Le aziende oggi hanno due tipologie di “reputazione” da coltivare, parimenti importanti e strategiche. Da un lato la nota “brand reputation”, ossia la percezione del marchio da parte dei clienti, degli stakeholders e dal mercato nel suo insieme, e raggiunge il suo culmine nell’esperienza che il cliente vive in fase di acquisto di beni e servizi, durante l’utilizzo degli stessi e i servizi post-vendita forniti dall’azienda; dall’altro, il più giovane “employer branding”, espressione entrata in uso intorno agli anni ’90 che fa riferimento alla reputazione di un’azienda nelle vesti di datore di lavoro.  

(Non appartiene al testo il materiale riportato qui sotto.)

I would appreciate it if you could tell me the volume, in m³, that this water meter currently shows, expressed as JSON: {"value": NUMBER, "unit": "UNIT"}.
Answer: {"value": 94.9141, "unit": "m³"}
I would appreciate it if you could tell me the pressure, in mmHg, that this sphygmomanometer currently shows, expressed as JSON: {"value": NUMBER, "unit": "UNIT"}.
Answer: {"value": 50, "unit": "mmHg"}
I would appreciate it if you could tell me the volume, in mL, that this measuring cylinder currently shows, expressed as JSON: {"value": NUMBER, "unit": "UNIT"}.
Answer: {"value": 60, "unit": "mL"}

L’importanza dell’employer branding per l’azienda  

A differenza del “customer branding”, nell’employer branding il protagonista sul quale l’azienda deve focalizzarsi per creare la migliore esperienza non è più, dunque, il cliente finale ma il lavoratore passato, presente e futuro. Ne consegue che le strategie di employer branding hanno come fine ultimo quello di attrarre, acquisire, creare un legame e trattenere i migliori talenti. Esse fanno riferimento a stipendio, benefit, opportunità di avanzamento o azioni intraprese per sostenere il benessere psico-fisico della propria forza lavoro, i valori aziendali quali D&I e sostenibilità ambientale e come essi si concretizzano nelle scelte di ogni giorno. 

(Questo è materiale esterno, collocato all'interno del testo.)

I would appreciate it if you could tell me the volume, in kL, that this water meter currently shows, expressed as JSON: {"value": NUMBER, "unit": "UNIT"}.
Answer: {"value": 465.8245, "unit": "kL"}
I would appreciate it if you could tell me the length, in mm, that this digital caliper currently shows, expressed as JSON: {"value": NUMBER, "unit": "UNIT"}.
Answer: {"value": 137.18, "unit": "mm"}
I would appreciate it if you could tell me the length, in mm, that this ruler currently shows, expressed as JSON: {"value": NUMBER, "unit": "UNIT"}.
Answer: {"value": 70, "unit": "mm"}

Secondo quanto riportato da Glassdoor, il 50% dei candidati non lavorerebbe per un’azienda con una cattiva reputazione come datore di lavoro, anche per un aumento di stipendio, e che quasi il 30% delle persone in cerca di lavoro ha lasciato la propria occupazione entro i primi 90 giorni dal suo inizio indicando un disallineamento tra sé e l’employer branding aziendale. Da ciò emerge che, in un mercato dei talenti sempre più faticoso per le imprese, costruirsi un’immagine positiva come luogo in cui lavorare risulta fondamentale per mantenere la competitività e guardare al futuro.  

I vantaggi di una buona employer branding strategy 

Ma costruire un buon employer branding non è soltanto utile, nella talent acquisition. I vantaggi di una reputazione come datore di lavoro positiva si riflettono sulla popolazione aziendale già presente e anche sulle persone al di fuori dell’azienda: dai finanziatori agli stessi clienti finali. Vediamo più nel dettaglio quali sono, dunque, gli effetti di un’efficace employer branding strategy oltre ad attrarre i migliori candidati. 

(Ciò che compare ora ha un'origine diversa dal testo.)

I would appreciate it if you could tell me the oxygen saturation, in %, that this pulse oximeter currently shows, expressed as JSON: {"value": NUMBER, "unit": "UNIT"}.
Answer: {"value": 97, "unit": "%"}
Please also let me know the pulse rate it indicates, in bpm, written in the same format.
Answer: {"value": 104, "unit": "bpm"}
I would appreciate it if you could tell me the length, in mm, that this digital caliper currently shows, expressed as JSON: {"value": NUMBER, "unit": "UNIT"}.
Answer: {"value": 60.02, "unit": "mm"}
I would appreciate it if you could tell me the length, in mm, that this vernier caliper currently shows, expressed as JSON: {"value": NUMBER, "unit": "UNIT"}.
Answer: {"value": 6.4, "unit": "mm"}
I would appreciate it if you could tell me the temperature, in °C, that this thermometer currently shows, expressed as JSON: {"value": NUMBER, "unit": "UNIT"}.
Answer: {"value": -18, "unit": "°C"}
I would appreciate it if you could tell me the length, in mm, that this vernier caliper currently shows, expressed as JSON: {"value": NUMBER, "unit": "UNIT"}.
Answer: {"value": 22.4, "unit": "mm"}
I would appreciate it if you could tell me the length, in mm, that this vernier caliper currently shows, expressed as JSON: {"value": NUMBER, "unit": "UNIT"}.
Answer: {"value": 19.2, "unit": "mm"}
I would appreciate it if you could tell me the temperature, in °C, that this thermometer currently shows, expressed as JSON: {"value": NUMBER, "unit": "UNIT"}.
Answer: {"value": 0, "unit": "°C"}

Riduzione dei costi per il recruiting. Sempre Glassdoor afferma che un forte employer brand può ridurre il costo per assunzione fino al 50%. Questo perché se l’azienda è riuscita a creare attorno a se stessa un buon livello di attrattività come datore di lavoro, non dovrà andare alla ricerca dei migliori talenti ma saranno loro ad avvicinarsi senza dover investire budget in campagne di marketing specifiche e tempo dei recruiter, che potranno focalizzarsi sulla selezione dei candidati piuttosto che sull’acquisizione di un numero adeguato di CV di valore. 

Riduzione del tasso di turnover. Appare abbastanza evidente che se l’employer branding riguarda anche il benessere dei propri lavoratori, oltre ad avere una forte incidenza di attrattività verso l’esterno, una buona strategia di employer branding farà in modo di aumentare il livello di coinvolgimento (employee engagement) dei dipendenti, scongiurando così lo spettro delle dimissioni, oggi più incombente che mai.  

Aumento della produttività. Dipendenti più coinvolti e soddisfatti sono motivati a dare il meglio di sé aumentando così il livello di produttività.  

Maggiore fidelizzazione dei clienti. Oggi i clienti non cercano più solo “il buon prodotto”, ma pretendono che l’azienda che lo realizza sia attenta al benessere dei propri dipendenti e rispettosa di valori come l’inclusione e la diversità o dell’equilibrio ambientale. Ecco, dunque, come un buon employer branding si riflette anche sulla fidelizzazione dei clienti. 

Maggiore interesse degli investitori. Come i clienti finali, anche gli investitori oggi sono molto più attenti a indirizzare le proprie risorse economiche verso aziende che dimostrano di essere responsabili e socialmente impegnate internamente ed esternamente.